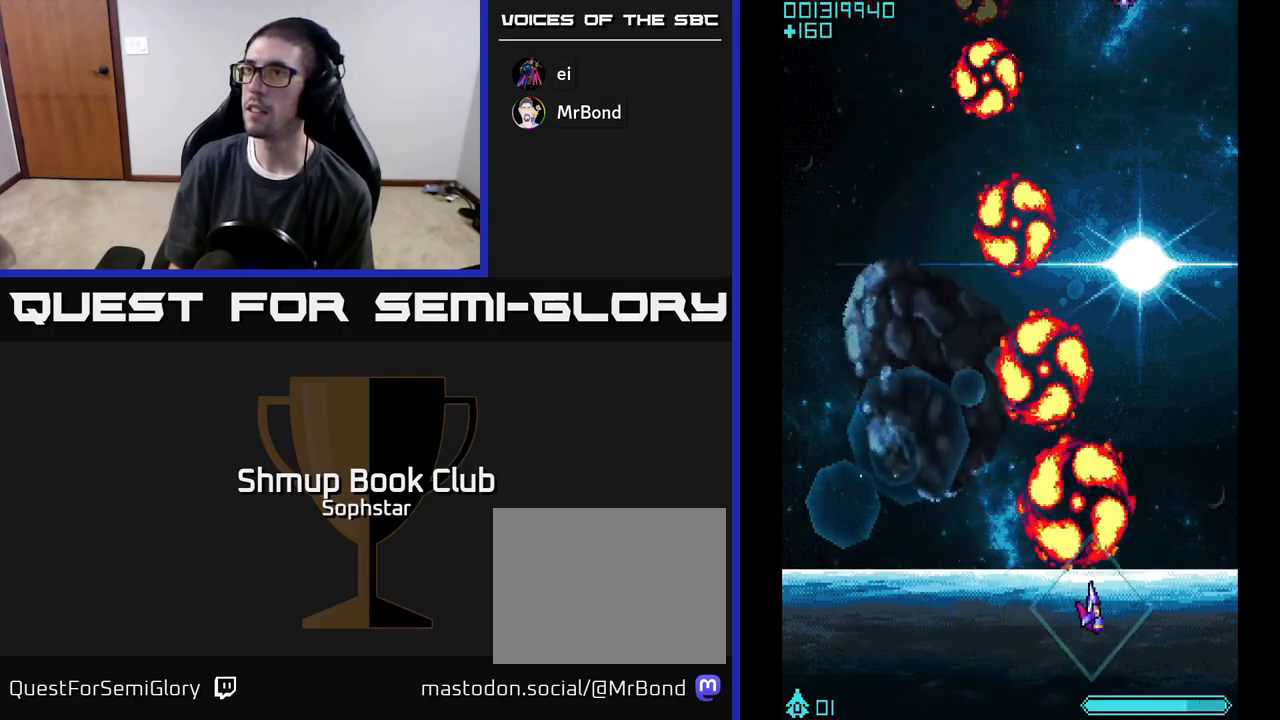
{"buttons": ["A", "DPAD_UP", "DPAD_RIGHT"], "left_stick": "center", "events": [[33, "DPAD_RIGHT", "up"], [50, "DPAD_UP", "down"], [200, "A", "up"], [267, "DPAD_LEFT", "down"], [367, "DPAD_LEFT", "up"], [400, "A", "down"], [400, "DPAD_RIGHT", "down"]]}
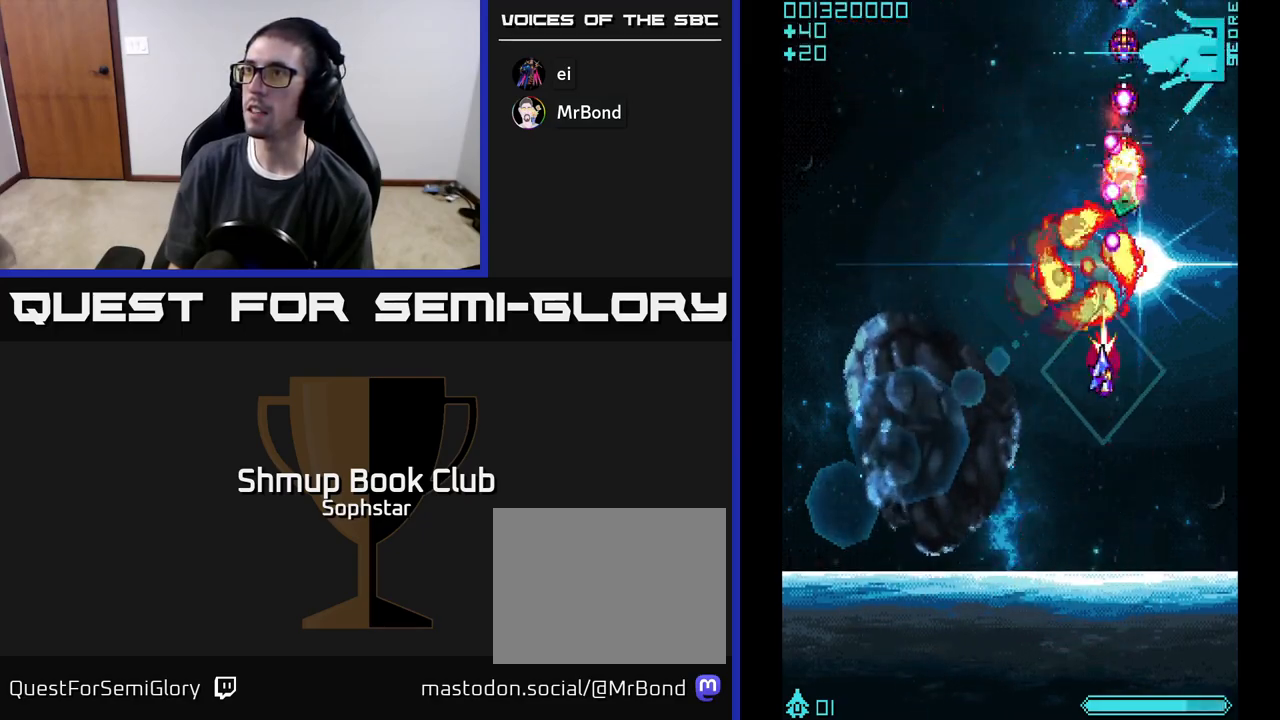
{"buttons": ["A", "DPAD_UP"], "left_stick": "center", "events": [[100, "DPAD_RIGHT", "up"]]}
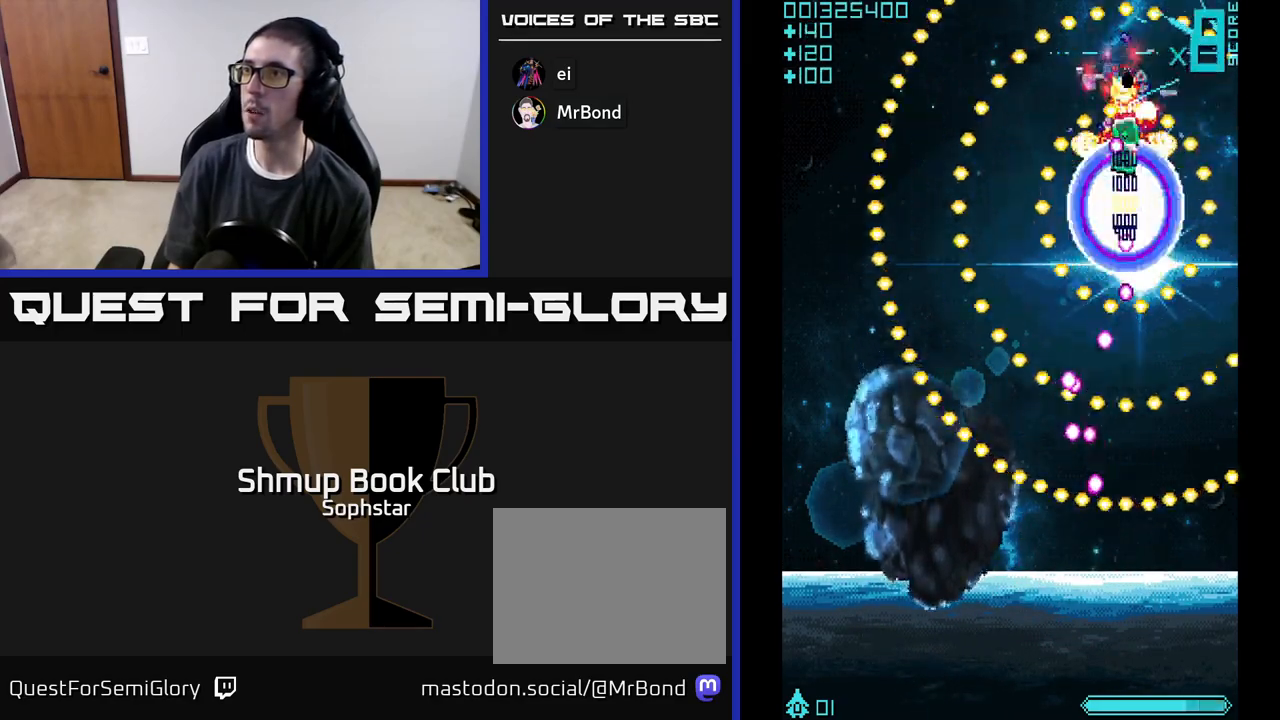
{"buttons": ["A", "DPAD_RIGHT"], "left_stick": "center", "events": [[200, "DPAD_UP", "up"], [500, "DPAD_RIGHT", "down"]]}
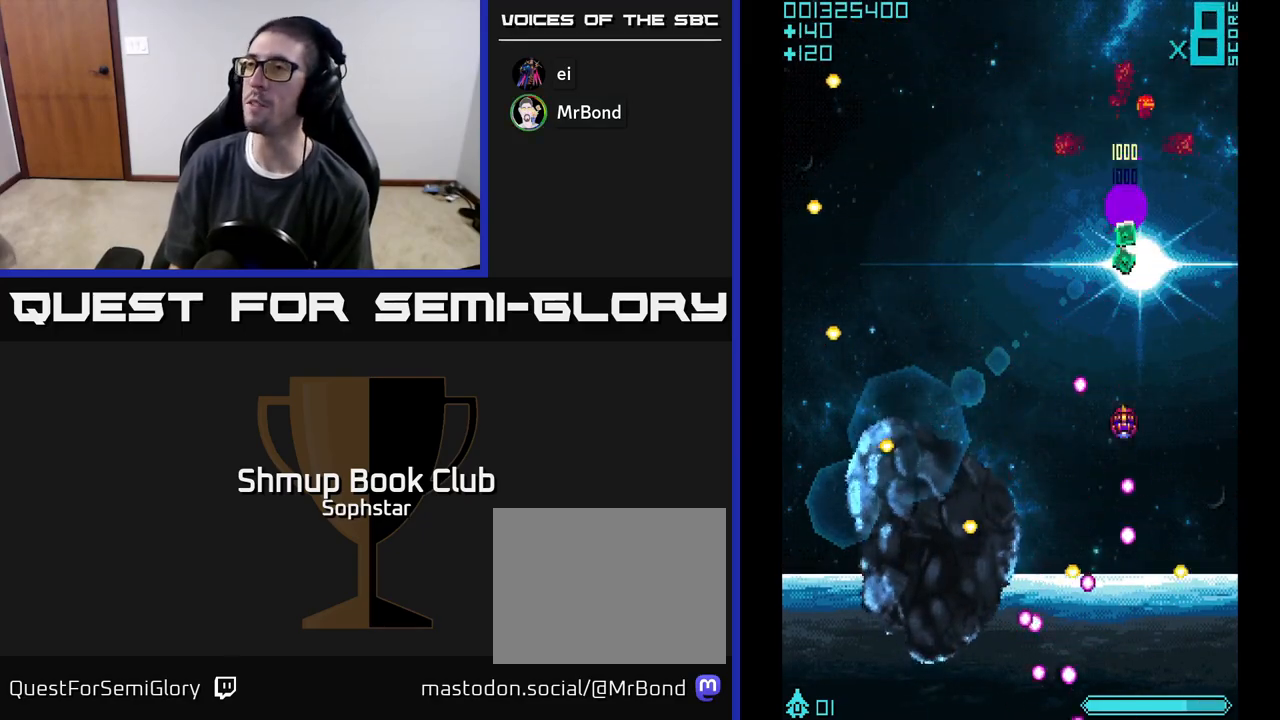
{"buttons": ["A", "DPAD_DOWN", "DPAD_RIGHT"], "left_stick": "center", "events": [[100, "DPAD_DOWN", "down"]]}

» **Task goal**
Omit the pictures. Repeat the rest of the data exactly.

» **Exercise response**
{"buttons": ["A", "DPAD_UP", "DPAD_RIGHT"], "left_stick": "center", "events": [[33, "DPAD_RIGHT", "up"], [50, "DPAD_UP", "down"], [200, "A", "up"], [267, "DPAD_LEFT", "down"], [367, "DPAD_LEFT", "up"], [400, "A", "down"], [400, "DPAD_RIGHT", "down"]]}
{"buttons": ["A", "DPAD_UP"], "left_stick": "center", "events": [[100, "DPAD_RIGHT", "up"]]}
{"buttons": ["A", "DPAD_RIGHT"], "left_stick": "center", "events": [[200, "DPAD_UP", "up"], [500, "DPAD_RIGHT", "down"]]}
{"buttons": ["A", "DPAD_DOWN", "DPAD_RIGHT"], "left_stick": "center", "events": [[100, "DPAD_DOWN", "down"]]}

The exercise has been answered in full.